--- WHAT TO DO ---
Each line of the data below that contains "tunnel" must be copied.
/---
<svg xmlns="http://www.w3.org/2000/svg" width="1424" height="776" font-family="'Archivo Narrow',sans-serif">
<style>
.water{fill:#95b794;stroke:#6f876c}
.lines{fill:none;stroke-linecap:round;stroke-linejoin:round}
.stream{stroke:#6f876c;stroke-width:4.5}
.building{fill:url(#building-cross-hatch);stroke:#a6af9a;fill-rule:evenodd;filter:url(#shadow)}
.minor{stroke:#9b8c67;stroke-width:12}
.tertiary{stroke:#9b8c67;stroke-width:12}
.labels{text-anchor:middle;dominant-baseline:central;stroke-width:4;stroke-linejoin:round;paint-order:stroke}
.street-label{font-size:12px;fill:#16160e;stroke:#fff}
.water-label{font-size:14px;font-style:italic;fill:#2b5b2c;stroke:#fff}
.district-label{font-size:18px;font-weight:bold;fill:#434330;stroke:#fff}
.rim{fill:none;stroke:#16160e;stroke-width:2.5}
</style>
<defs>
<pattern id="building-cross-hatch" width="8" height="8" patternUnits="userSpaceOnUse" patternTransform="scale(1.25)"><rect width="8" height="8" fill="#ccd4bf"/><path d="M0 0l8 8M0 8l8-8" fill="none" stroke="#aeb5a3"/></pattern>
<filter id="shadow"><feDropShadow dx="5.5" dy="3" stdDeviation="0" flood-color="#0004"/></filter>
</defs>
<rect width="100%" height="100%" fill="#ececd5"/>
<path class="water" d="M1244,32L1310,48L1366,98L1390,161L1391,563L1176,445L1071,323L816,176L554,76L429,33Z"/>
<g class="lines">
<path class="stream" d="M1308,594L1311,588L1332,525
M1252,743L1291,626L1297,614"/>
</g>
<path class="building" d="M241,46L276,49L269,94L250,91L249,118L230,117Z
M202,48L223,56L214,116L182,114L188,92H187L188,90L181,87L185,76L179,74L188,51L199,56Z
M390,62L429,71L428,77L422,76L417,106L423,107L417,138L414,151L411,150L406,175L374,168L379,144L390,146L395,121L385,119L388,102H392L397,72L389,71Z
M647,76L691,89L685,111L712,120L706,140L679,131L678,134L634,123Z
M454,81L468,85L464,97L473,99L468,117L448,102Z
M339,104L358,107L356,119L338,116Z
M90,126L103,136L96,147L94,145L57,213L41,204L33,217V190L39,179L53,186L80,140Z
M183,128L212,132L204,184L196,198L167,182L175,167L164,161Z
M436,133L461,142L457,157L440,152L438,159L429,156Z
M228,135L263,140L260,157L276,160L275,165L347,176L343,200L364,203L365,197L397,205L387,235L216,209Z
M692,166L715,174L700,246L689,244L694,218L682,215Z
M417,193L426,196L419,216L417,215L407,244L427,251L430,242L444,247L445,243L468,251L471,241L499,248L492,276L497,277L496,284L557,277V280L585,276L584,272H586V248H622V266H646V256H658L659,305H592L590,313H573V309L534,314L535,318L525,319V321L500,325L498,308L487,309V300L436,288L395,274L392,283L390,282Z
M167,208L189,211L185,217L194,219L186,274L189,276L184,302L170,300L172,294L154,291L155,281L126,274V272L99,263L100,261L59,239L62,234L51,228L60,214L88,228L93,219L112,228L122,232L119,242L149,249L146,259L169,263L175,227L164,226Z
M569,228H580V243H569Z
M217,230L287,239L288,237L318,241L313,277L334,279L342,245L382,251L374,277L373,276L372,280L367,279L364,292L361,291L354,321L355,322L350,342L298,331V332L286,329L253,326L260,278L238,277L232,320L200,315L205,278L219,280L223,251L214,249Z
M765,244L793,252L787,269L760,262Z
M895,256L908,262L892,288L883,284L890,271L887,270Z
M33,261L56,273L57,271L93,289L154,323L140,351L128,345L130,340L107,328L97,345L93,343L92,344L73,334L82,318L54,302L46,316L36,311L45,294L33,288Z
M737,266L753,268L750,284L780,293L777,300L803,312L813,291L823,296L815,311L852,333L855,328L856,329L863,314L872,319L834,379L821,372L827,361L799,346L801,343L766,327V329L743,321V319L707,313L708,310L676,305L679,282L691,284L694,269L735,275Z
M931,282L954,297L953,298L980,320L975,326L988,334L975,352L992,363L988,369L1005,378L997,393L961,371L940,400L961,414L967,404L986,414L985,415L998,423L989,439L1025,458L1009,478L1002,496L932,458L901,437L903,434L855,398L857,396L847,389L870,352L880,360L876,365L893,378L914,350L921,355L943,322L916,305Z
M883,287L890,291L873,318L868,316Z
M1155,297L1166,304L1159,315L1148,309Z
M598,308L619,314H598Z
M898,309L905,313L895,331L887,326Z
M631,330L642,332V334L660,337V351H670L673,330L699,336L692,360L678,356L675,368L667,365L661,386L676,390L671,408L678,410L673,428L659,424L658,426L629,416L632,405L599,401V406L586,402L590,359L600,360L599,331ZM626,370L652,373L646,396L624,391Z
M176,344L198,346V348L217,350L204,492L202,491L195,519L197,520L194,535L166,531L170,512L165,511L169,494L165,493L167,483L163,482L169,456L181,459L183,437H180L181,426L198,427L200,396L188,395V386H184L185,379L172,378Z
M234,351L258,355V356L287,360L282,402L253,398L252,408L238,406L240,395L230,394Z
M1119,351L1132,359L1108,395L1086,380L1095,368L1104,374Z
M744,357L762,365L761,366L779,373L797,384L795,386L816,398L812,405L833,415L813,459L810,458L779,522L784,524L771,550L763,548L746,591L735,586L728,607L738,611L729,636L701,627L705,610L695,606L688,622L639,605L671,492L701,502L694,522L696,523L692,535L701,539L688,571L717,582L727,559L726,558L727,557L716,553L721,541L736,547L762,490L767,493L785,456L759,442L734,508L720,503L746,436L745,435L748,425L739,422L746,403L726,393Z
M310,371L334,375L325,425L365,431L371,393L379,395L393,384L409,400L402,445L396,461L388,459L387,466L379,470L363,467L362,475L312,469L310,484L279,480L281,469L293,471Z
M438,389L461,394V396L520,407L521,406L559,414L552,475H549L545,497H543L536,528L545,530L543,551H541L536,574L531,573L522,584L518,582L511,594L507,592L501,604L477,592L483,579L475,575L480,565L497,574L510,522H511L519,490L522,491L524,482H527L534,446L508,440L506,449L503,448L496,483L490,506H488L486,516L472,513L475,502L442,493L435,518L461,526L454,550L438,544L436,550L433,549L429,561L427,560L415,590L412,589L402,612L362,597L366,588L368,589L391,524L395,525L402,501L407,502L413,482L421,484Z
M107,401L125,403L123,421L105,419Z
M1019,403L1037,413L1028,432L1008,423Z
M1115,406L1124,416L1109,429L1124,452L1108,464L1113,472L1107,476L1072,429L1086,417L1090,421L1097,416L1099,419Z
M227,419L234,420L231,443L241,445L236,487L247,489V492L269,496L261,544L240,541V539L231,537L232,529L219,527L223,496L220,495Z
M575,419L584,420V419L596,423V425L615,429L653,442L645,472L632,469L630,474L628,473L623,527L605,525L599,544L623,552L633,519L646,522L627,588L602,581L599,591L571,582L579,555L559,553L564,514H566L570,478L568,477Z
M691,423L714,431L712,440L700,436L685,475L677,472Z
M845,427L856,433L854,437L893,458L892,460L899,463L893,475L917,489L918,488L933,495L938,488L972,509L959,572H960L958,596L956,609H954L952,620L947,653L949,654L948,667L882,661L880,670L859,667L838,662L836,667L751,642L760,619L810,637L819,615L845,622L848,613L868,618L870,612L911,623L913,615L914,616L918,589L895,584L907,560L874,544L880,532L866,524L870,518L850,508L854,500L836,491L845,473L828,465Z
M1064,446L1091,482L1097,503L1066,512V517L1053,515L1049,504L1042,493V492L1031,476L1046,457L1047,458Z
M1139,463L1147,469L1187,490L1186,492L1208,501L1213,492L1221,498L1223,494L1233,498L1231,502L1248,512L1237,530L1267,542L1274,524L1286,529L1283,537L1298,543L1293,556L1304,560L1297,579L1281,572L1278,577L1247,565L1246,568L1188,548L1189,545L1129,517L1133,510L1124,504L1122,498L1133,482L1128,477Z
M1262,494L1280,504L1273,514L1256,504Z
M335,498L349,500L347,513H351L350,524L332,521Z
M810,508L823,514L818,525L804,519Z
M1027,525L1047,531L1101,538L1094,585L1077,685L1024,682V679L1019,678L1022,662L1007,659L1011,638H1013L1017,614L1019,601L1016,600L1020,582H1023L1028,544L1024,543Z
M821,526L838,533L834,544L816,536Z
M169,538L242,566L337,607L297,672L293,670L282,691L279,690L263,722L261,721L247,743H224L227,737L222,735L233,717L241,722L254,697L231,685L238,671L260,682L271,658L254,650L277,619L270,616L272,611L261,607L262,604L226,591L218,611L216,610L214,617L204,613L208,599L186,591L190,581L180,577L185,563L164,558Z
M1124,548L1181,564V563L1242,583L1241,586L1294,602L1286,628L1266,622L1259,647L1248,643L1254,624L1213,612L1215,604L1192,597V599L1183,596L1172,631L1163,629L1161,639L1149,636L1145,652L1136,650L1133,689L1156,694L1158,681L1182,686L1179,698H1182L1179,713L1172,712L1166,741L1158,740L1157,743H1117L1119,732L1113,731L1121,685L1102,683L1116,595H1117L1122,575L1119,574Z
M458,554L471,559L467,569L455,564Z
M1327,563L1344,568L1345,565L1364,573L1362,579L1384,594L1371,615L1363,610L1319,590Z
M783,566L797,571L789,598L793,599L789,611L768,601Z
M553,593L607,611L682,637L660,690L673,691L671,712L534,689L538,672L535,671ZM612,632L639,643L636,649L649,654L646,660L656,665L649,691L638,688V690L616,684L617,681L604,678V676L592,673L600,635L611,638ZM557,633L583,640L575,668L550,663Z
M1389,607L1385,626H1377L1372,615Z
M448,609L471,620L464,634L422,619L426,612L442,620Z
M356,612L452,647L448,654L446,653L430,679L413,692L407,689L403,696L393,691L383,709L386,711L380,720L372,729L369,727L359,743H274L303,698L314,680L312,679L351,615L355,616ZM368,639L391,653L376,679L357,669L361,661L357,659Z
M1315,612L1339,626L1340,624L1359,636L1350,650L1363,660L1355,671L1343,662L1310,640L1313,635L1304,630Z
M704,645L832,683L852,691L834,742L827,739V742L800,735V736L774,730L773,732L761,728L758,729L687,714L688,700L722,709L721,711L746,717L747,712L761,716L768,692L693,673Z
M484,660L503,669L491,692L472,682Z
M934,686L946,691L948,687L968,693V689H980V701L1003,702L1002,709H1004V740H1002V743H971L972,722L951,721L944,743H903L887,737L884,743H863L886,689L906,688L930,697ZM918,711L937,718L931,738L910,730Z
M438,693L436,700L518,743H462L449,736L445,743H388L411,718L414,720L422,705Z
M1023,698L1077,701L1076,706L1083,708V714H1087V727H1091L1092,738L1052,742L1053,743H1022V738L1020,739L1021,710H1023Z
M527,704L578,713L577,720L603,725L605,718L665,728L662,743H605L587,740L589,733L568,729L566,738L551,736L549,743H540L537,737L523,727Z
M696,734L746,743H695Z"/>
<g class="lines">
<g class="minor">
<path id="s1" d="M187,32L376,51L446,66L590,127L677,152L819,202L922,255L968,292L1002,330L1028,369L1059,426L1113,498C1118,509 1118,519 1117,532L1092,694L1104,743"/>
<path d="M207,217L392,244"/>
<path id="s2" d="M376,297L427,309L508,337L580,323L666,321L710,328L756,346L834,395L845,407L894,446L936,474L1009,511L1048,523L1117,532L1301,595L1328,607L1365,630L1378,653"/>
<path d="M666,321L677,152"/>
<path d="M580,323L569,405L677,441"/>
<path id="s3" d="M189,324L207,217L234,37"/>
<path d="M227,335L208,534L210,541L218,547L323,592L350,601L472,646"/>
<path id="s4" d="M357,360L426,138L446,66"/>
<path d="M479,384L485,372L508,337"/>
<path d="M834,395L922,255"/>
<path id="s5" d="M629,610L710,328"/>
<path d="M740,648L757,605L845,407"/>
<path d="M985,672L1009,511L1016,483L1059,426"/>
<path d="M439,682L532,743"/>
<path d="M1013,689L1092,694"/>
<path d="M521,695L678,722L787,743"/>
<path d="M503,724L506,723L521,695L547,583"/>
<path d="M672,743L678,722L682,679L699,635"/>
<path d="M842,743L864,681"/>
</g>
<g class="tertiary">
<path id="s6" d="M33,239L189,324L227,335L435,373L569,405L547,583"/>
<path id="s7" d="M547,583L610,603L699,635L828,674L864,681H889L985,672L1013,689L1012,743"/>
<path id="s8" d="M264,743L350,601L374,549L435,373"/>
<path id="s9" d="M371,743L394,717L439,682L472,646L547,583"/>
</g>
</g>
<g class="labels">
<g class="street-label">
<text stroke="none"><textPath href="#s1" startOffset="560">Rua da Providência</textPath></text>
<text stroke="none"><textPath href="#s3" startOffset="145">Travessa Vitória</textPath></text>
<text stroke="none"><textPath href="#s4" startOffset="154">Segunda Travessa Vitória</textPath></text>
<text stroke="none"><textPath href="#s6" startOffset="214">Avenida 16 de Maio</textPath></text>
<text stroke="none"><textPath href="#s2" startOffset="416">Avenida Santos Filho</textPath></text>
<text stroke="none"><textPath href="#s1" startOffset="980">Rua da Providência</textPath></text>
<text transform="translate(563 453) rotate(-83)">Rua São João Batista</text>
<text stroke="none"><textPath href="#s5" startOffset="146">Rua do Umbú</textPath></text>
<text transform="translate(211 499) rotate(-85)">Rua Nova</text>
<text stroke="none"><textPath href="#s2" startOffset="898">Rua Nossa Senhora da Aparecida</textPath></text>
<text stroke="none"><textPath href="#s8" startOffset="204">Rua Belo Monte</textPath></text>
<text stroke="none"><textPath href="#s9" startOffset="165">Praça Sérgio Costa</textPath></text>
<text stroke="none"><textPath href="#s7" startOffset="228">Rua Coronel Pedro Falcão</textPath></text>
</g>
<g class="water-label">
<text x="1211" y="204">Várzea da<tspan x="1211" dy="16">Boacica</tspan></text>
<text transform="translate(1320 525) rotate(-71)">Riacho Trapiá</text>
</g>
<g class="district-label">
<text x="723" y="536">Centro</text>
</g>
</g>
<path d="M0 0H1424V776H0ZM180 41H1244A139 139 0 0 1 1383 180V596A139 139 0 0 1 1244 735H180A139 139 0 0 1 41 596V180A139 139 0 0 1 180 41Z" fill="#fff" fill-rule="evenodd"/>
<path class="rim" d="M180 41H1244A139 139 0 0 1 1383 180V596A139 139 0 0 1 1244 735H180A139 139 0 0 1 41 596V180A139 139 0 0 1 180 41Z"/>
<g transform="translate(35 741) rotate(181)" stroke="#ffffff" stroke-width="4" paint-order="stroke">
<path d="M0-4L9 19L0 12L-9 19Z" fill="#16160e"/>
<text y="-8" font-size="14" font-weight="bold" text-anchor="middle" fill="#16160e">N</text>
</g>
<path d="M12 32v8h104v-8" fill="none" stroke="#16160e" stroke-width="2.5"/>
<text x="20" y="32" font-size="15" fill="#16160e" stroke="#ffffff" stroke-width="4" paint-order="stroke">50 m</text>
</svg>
\---
/---
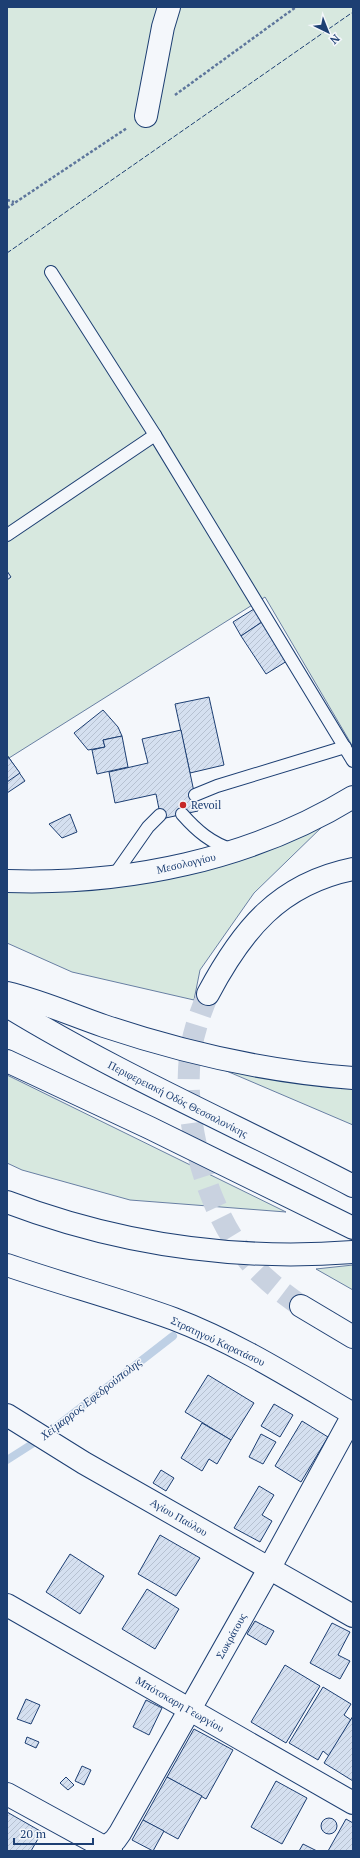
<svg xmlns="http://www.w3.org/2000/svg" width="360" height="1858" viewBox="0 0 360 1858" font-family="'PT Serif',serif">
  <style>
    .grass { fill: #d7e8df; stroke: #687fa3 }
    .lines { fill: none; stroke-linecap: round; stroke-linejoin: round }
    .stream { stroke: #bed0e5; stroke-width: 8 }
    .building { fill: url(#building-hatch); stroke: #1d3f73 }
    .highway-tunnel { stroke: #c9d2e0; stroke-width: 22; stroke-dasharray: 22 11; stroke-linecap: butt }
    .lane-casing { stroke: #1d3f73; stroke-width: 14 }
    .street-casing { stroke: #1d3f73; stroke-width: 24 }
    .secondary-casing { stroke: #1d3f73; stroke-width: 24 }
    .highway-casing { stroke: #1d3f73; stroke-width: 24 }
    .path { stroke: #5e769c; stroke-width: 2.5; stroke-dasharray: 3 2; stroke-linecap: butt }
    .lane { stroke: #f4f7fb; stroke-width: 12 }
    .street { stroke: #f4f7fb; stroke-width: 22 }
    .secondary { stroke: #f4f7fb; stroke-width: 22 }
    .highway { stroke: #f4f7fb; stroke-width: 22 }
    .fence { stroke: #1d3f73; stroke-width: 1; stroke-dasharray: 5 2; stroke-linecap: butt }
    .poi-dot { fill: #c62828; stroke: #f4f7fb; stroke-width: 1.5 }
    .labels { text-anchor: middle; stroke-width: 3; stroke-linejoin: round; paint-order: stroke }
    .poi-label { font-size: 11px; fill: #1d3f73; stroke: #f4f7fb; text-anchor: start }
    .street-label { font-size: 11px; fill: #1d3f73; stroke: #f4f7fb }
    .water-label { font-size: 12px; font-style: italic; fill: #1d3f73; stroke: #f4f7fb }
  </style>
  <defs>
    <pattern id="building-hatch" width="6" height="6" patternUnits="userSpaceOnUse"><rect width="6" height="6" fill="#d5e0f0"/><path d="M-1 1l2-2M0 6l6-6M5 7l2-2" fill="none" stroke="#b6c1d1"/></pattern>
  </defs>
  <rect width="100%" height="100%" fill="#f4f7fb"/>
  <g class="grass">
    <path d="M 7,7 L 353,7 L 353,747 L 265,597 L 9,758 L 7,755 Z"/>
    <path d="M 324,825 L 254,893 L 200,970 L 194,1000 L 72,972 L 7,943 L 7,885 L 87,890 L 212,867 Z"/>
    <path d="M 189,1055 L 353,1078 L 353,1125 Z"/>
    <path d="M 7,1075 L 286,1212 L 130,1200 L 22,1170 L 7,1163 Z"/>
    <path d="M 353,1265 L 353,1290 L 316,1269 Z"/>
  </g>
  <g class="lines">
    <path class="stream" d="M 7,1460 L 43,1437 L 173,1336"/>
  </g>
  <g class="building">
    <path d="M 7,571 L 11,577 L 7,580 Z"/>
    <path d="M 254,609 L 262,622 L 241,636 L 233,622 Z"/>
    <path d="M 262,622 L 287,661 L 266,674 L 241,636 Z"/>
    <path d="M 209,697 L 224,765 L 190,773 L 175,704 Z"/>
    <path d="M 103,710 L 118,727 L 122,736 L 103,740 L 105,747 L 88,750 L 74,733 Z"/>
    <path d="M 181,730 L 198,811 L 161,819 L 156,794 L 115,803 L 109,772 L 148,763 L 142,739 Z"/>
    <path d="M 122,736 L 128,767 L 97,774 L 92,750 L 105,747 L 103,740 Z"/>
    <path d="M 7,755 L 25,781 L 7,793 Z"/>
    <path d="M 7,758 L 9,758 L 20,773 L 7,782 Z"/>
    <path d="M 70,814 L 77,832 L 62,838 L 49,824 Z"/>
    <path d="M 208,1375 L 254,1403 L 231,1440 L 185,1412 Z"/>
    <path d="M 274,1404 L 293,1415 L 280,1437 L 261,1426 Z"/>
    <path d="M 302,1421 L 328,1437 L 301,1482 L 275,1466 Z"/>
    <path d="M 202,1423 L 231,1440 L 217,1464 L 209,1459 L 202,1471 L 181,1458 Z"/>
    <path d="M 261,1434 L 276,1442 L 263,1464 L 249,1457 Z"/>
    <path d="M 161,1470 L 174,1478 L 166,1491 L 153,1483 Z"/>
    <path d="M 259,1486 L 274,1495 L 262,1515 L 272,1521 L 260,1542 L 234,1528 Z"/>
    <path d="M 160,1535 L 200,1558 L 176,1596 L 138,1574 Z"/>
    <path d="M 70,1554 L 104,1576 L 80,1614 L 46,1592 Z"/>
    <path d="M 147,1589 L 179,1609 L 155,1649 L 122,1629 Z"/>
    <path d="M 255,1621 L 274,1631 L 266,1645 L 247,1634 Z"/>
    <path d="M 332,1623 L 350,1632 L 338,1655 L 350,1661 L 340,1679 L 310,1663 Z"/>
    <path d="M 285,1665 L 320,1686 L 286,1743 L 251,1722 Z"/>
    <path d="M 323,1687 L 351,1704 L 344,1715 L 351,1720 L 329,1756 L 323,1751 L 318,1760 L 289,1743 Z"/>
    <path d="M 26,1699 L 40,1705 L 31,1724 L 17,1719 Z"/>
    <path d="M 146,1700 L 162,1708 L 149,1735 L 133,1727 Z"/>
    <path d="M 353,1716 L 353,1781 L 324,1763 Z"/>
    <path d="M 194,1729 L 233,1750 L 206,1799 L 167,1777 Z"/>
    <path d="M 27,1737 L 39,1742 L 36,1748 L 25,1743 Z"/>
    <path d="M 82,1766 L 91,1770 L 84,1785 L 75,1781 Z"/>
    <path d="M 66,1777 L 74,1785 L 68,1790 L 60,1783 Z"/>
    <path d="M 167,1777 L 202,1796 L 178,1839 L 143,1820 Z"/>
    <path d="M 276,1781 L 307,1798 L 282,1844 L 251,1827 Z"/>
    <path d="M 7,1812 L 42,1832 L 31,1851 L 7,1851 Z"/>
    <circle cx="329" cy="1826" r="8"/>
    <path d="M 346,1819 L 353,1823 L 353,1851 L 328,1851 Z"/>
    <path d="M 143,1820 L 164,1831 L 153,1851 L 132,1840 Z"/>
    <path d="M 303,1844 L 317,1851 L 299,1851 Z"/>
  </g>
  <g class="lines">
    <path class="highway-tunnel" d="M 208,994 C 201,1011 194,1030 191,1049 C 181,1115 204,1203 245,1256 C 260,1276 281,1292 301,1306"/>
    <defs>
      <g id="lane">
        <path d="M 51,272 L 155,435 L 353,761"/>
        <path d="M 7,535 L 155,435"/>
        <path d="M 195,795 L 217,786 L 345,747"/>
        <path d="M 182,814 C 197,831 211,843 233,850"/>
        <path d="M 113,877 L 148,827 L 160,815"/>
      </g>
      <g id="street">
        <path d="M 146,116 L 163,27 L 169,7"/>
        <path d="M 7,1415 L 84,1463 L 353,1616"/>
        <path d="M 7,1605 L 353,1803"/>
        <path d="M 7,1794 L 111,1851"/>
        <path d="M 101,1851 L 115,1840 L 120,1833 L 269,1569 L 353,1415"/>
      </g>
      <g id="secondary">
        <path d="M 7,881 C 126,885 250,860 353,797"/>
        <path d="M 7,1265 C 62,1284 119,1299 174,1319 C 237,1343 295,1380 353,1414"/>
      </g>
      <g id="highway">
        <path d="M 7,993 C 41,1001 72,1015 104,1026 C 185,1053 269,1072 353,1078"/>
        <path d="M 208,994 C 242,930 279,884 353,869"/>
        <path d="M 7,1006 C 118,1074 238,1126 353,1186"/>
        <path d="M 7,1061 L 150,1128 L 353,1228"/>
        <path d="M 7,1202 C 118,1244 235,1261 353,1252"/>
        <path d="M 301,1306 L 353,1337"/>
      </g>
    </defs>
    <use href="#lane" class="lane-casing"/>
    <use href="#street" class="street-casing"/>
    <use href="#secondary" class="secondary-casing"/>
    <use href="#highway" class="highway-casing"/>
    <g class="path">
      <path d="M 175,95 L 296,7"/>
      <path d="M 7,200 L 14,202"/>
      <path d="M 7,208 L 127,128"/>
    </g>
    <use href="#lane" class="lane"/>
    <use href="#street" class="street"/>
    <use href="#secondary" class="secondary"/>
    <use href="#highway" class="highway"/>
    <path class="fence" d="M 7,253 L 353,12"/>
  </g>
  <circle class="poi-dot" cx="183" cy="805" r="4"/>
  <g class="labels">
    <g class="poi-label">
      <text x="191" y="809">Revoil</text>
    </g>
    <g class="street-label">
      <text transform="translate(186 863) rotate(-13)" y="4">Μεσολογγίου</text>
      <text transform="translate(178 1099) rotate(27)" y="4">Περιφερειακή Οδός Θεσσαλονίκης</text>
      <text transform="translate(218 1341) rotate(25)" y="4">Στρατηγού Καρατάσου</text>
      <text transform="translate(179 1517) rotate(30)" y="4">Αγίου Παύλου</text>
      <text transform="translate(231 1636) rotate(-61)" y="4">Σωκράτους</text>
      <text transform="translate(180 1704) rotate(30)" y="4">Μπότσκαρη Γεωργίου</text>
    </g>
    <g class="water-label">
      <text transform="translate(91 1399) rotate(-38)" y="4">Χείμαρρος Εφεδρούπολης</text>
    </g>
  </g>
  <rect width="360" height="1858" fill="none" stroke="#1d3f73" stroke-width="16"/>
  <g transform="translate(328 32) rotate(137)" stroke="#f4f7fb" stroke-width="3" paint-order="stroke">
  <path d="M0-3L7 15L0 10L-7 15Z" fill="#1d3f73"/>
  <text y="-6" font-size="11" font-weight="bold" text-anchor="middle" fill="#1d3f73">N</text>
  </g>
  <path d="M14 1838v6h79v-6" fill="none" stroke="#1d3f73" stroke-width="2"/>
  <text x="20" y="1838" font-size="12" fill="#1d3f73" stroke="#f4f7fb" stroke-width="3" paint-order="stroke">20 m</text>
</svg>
\---
--- SOLUTION TO THIS PROBLEM ---
    .highway-tunnel { stroke: #c9d2e0; stroke-width: 22; stroke-dasharray: 22 11; stroke-linecap: butt }
    <path class="highway-tunnel" d="M 208,994 C 201,1011 194,1030 191,1049 C 181,1115 204,1203 245,1256 C 260,1276 281,1292 301,1306"/>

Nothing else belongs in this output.